If you seriously hate this image format try rel="icon" type="image/png". GIF instead of PNG is also okay, of course excluding animated GIFs. Other formats are either unsuited for a favicon, e.g., JPEG and WebP, or still less widely supported, e.g., SVG, which will be an ideal solution for most kinds of icons.

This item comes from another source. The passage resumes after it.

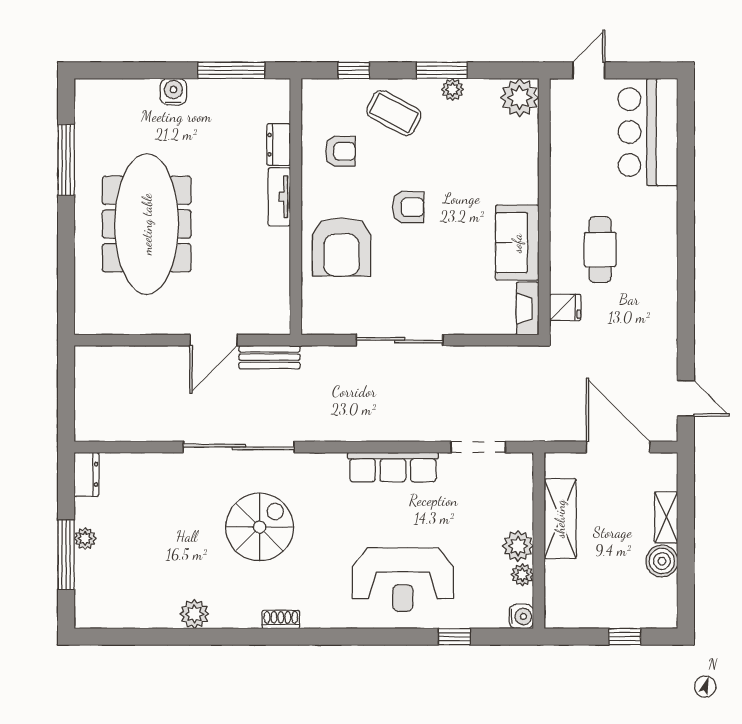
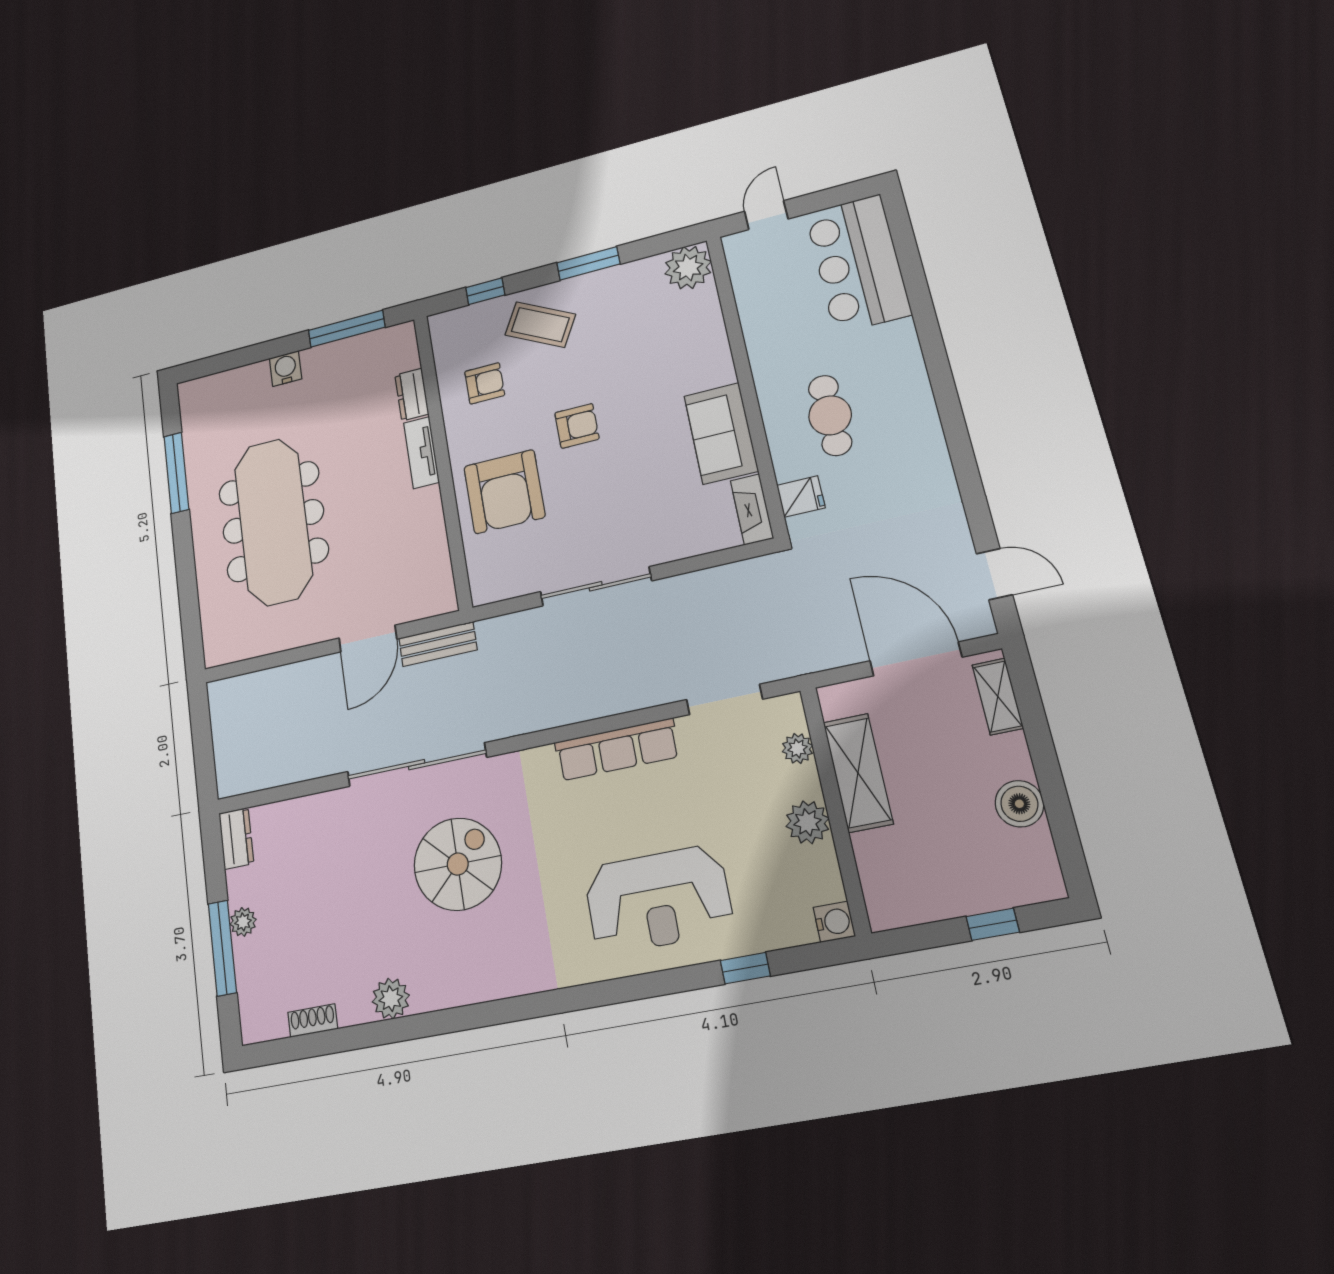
plant: (453, 89) -> (605, 281), removed
shelving: (666, 517) -> (998, 696), moved
plant: (522, 575) -> (797, 748), moved
shoe rack: (281, 619) -> (313, 1021), moved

So far for the theory of the favicon business. The practice on Blogger and other sites can be slightly more complex. IIRC you can't use the name favicon.ico, just pick something else, e.g., href="http://example.org/my-icon.ico" if this really is an .ico with MIME type="image/vnd.microsoft.icon". Whatever Blogger does, the type="icon/ico" recommended in Tweak My Blogger makes no sense, and at least in theory (not tested) more than one link relation is unnecessary. My Blogger template contains the following line immediately before the <title>:

<link href='http://purl.net/xyzzy/xyzzy.ico' rel='shortcut icon' type='image/vnd.microsoft.icon' />

Sadly Google reader still shows the Blogger icon for the feed, and unsurprisingly a Google profile still shows the Blogger icon for a Blogger profile, but otherwise it works as expected. Maybe create a 57×57 PNG for I-Phones and I-Pads, and use the (unregistered) link relation rel="apple-touch-icon", it can't get odder. I have no I‑Panything to test this.